The history of string pooling in NT is long and varied.  When NT 3.1 was under development, the person responsible for the builds changed the state of the /Gf flag several times during the lifetime of the project - there was code in the system that had depended on constant strings being read/write, and other code that depended on the lack of string pooling (you'd have two strings with the same text and modify one of the two strings).  I believe that NT 3.1 eventually shipped without the string pooling, and that it was added after we shipped (probably in the NT 3.51 timeframe, when we were concentrating on performance).

 

Kudos:

ParadoxLost nailed the base problem in the very first comment.  Mike Dunn nailed the constant string issue, and Purplet nailed the /Gf /GS switch issue.

Mea culpas:

Joel Spolsky and eruprahgp pointed out the possibility of a handle leak with the handles returned in the processInformation structure.  That's a fair criticism, but since the process exits immediately afterwards, the handles will be closed.  But in production systems this is a real issue.

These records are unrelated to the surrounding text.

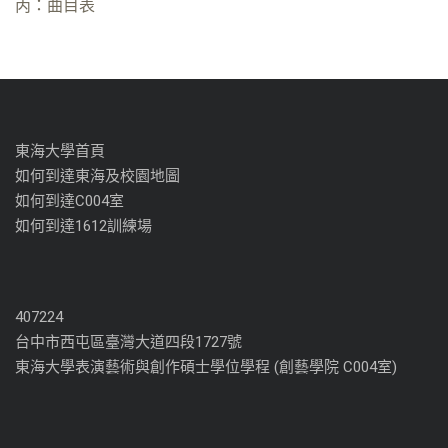
丙：曲目表
東海大學首頁
如何到達東海及校園地圖
如何到達C004室
如何到達1612訓練場
407224
台中市西屯區臺灣大道四段1727號
東海大學表演藝術與創作碩士學位學程 (創藝學院 C004室)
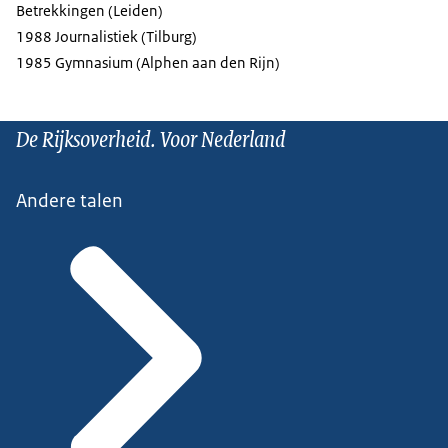
Betrekkingen (Leiden)
1988 Journalistiek (Tilburg)
1985 Gymnasium (Alphen aan den Rijn)
De Rijksoverheid. Voor Nederland
Andere talen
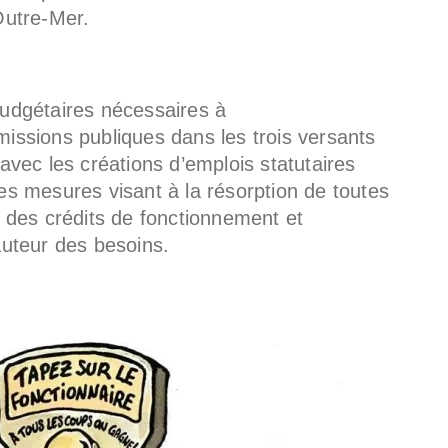
Outre-Mer.
budgétaires nécessaires à
issions publiques dans les trois versants
avec les créations d’emplois statutaires
es mesures visant à la résorption de toutes
, des crédits de fonctionnement et
auteur des besoins.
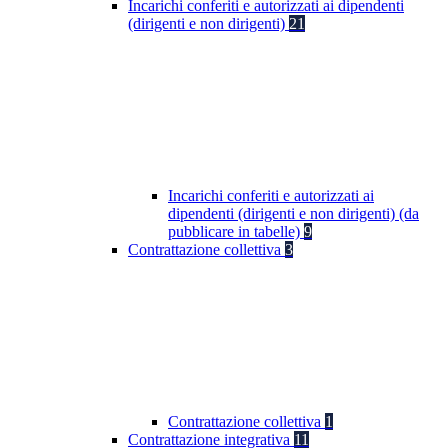
Incarichi conferiti e autorizzati ai dipendenti
(dirigenti e non dirigenti)
21
Incarichi conferiti e autorizzati ai
dipendenti (dirigenti e non dirigenti) (da
pubblicare in tabelle)
9
Contrattazione collettiva
3
Contrattazione collettiva
1
Contrattazione integrativa
11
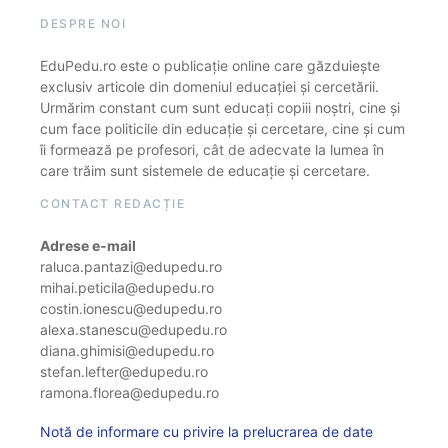
DESPRE NOI
EduPedu.ro este o publicație online care găzduiește
exclusiv articole din domeniul educației și cercetării.
Urmărim constant cum sunt educați copiii noștri, cine și
cum face politicile din educație și cercetare, cine și cum
îi formează pe profesori, cât de adecvate la lumea în
care trăim sunt sistemele de educație și cercetare.
CONTACT REDACȚIE
Adrese e-mail
raluca.pantazi@edupedu.ro
mihai.peticila@edupedu.ro
costin.ionescu@edupedu.ro
alexa.stanescu@edupedu.ro
diana.ghimisi@edupedu.ro
stefan.lefter@edupedu.ro
ramona.florea@edupedu.ro
Notă de informare cu privire la prelucrarea de date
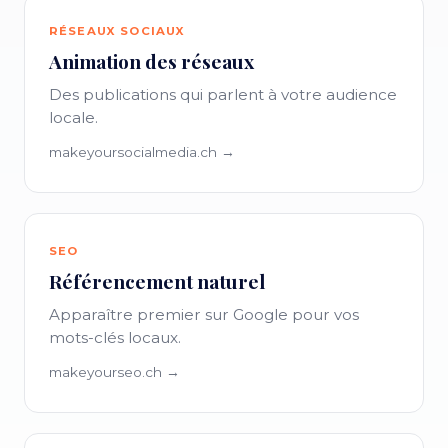
RÉSEAUX SOCIAUX
Animation des réseaux
Des publications qui parlent à votre audience
locale.
makeyoursocialmedia.ch →
SEO
Référencement naturel
Apparaître premier sur Google pour vos
mots-clés locaux.
makeyourseo.ch →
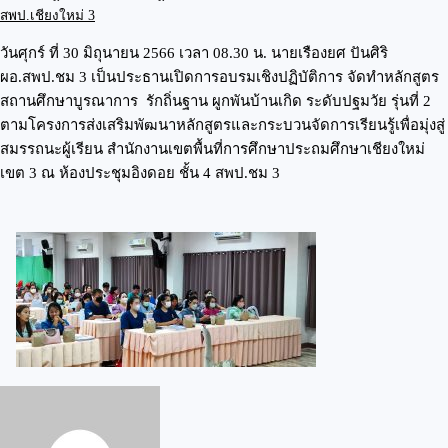
สพป.เชียงใหม่ 3
วันศุกร์ ที่ 30 มิถุนายน 2566 เวลา 08.30 น. นายเรืองยศ ปันศิริ
ผอ.สพป.ชม 3 เป็นประธานเปิดการอบรมเชิงปฏิบัติการ จัดทำหลักสูตร
สถานศึกษาบูรณาการ รักถิ่นฐาน ผูกพันบ้านเกิด ระดับปฐมวัย รุ่นที่ 2
ตามโครงการส่งเสริมพัฒนาหลักสูตรและกระบวนจัดการเรียนรู้เพื่อมุ่งสู่
สมรรถนะผู้เรียน สำนักงานเขตพื้นที่การศึกษาประถมศึกษาเชียงใหม่
เขต 3 ณ ห้องประชุมอิงดอย ชั้น 4 สพป.ชม 3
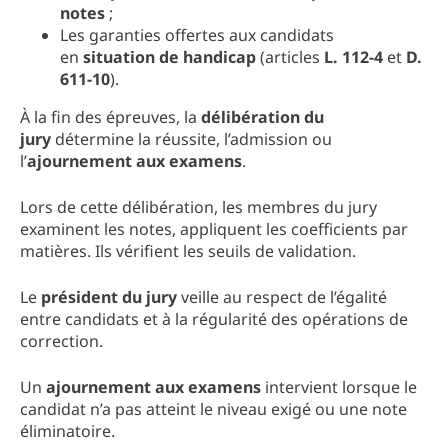
notes
;
Les garanties offertes aux candidats
en
situation de handicap
(articles
L. 112-4
et
D.
611-10
).
À la fin des épreuves, la
délibération du
jury
détermine la réussite, l’admission ou
l’
ajournement aux examens
.
Lors de cette délibération, les membres du jury
examinent les notes, appliquent les coefficients par
matières. Ils vérifient les seuils de validation.
Le
président du jury
veille au respect de l’égalité
entre candidats et à la régularité des opérations de
correction.
Un
ajournement aux examens
intervient lorsque le
candidat n’a pas atteint le niveau exigé ou une note
éliminatoire.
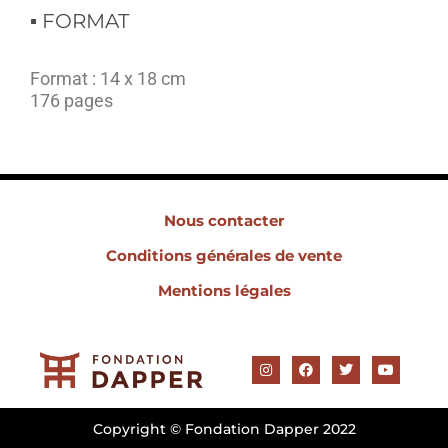
▪︎ FORMAT
Format : 14 x 18 cm
176 pages
Nous contacter
Conditions générales de vente
Mentions légales
I
F
T
Y
n
a
w
o
s
c
i
u
t
e
t
t
a
b
t
u
Copyright © Fondation Dapper 2022
g
o
e
b
r
o
r
e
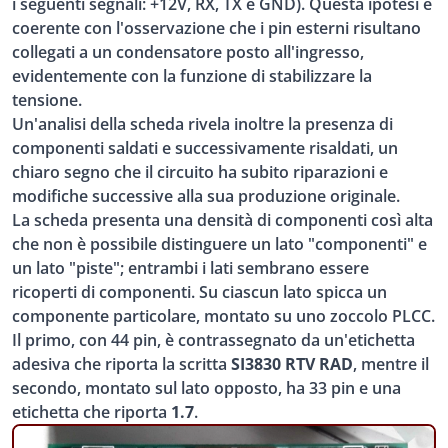
i seguenti segnali: +12V, RX, TX e GND). Questa ipotesi è
coerente con l'osservazione che i pin esterni risultano
collegati a un condensatore posto all'ingresso,
evidentemente con la funzione di stabilizzare la
tensione.
Un'analisi della scheda rivela inoltre la presenza di
componenti saldati e successivamente risaldati, un
chiaro segno che il circuito ha subito riparazioni e
modifiche successive alla sua produzione originale.
La scheda presenta una densità di componenti così alta
che non è possibile distinguere un lato "componenti" e
un lato "piste"; entrambi i lati sembrano essere
ricoperti di componenti. Su ciascun lato spicca un
componente particolare, montato su uno zoccolo PLCC.
Il primo, con 44 pin, è contrassegnato da un'etichetta
adesiva che riporta la scritta
SI3830 RTV RAD
, mentre il
secondo, montato sul lato opposto, ha 33 pin e una
etichetta che riporta
1.7
.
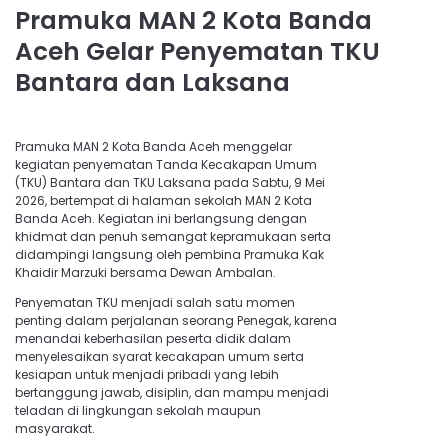
Pramuka MAN 2 Kota Banda
Aceh Gelar Penyematan TKU
Bantara dan Laksana
Pramuka MAN 2 Kota Banda Aceh menggelar
kegiatan penyematan Tanda Kecakapan Umum
(TKU) Bantara dan TKU Laksana pada Sabtu, 9 Mei
2026, bertempat di halaman sekolah MAN 2 Kota
Banda Aceh. Kegiatan ini berlangsung dengan
khidmat dan penuh semangat kepramukaan serta
didampingi langsung oleh pembina Pramuka Kak
Khaidir Marzuki bersama Dewan Ambalan.
Penyematan TKU menjadi salah satu momen
penting dalam perjalanan seorang Penegak, karena
menandai keberhasilan peserta didik dalam
menyelesaikan syarat kecakapan umum serta
kesiapan untuk menjadi pribadi yang lebih
bertanggung jawab, disiplin, dan mampu menjadi
teladan di lingkungan sekolah maupun
masyarakat.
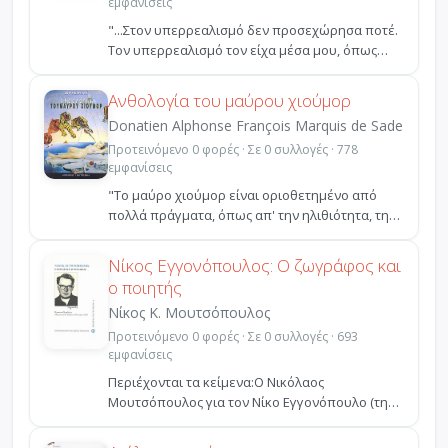
εμφανίσεις
"...Στον υπερρεαλισμό δεν προσεχώρησα ποτέ.
Τον υπερρεαλισμό τον είχα μέσα μου, όπως
είχα μέσα μου τ...
Ανθολογία του μαύρου χιούμορ
Donatien Alphonse François Marquis de Sade
Προτεινόμενο 0 φορές · Σε 0 συλλογές · 778
εμφανίσεις
"Το μαύρο χιούμορ είναι οριοθετημένο από
πολλά πράγματα, όπως απ' την ηλιθιότητα, τη
σκεπτικιστική ε...
Νίκος Εγγονόπουλος: Ο ζωγράφος και
ο ποιητής
Νίκος Κ. Μουτσόπουλος
Προτεινόμενο 0 φορές · Σε 0 συλλογές · 693
εμφανίσεις
Περιέχονται τα κείμενα:Ο Νικόλαος
Μουτσόπουλος για τον Νίκο Εγγονόπουλο (τη
συνέντευξη πήρε ο Λευτέρ...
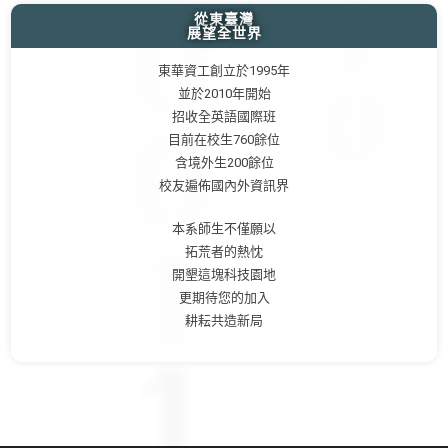
從東臺灣
展望全世界
東華資工創立於1995年
並於2010年開始
招收全英語國際班
目前在校生760餘位
含境外生200餘位
校友遍佈國內外資訊界
本系師生不僅願以
拓荒者的熱忱
開墾這塊科技園地
更期待您的加入
耕耘共造新局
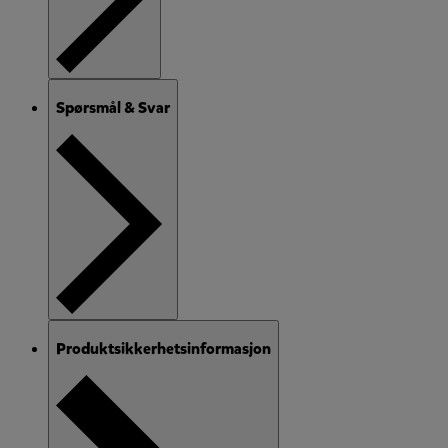
Spørsmål & Svar
Produktsikkerhetsinformasjon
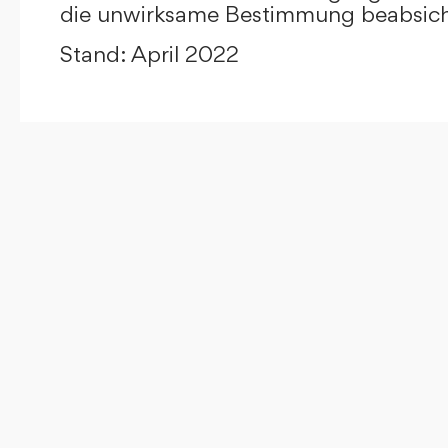
die unwirksame Bestimmung beabsicht
Stand: April 2022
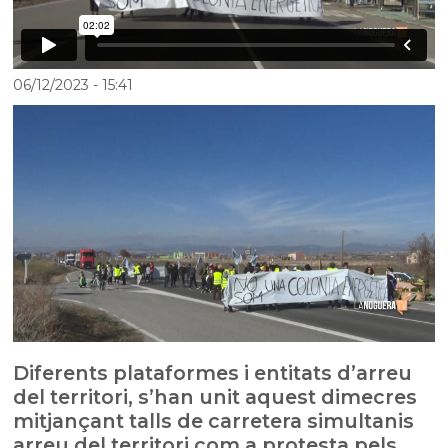
06/12/2023
- 15:41
Diferents plataformes i entitats d’arreu
del territori, s’han unit aquest dimecres
mitjançant talls de carretera simultanis
arreu del territori com a protesta pels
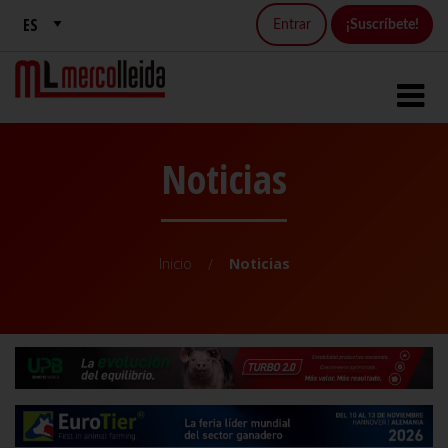
Entrar
¡Suscríbete!
Noticias
Inicio
Noticias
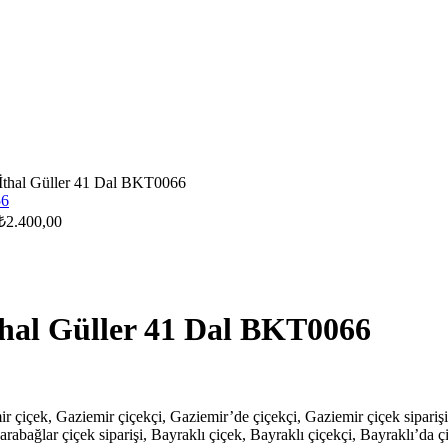
İthal Güller 41 Dal BKT0066
₺
2.400,00
thal Güller 41 Dal BKT0066
mir çiçek, Gaziemir çiçekçi, Gaziemir’de çiçekçi, Gaziemir çiçek sipari
arabağlar çiçek siparişi, Bayraklı çiçek, Bayraklı çiçekçi, Bayraklı’da çi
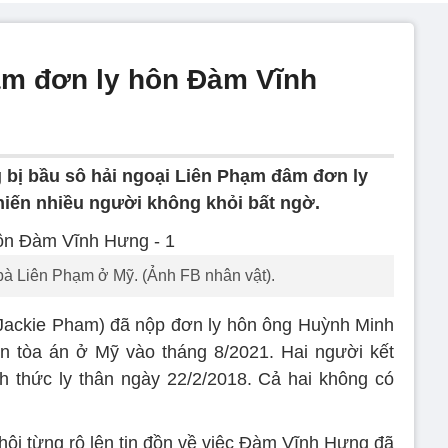
âm đơn ly hôn Đàm Vĩnh
 bị bầu sô hải ngoại Liên Phạm đâm đơn ly
iến nhiều người không khỏi bất ngờ.
à Liên Phạm ở Mỹ. (Ảnh FB nhân vật).
 Jackie Pham) đã nộp đơn ly hôn ông Huỳnh Minh
n tòa án ở Mỹ vào tháng 8/2021. Hai người kết
h thức ly thân ngày 22/2/2018. Cả hai không có
hội từng rộ lên tin đồn về việc Đàm Vĩnh Hưng đã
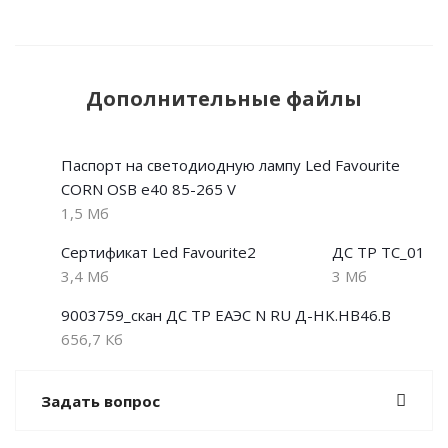
Дополнительные файлы
Паспорт на светодиодную лампу Led Favourite
CORN OSB e40 85-265 V
1,5 Мб
Сертификат Led Favourite2
ДС ТР ТС_01
3,4 Мб
3 Мб
9003759_скан ДС ТР ЕАЭС N RU Д-HK.НВ46.В
656,7 Кб
Задать вопрос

gregg, Bradly Grainger, and Universalis pointed out that status is only assigned if CreateProcess fails -it's uninitialized otherwise.

Setfan Kuhr totally nailed a problem I'd not seen: The startupinfo doesn't have the wShowWindow and dwFlags fields - so notepad might not be visible when it's launched (I don't know if this is a problem or not - the process I was launching was a console process so it was irrelevant).

Major kudos to brantgurga for thinking to run this silly little program under appverifier.  That pointed out a couple of other issues: The code shouldn't have lpApplicationName as null and lpCommandLine as non null because of the spaces in file names issues.

And Adrian totally blew me away when he pointed out that on versions of NT before NT4 SP5, the GetFileAttributes API did not have a stable return value.  Wow, that's cool, I'd never known that.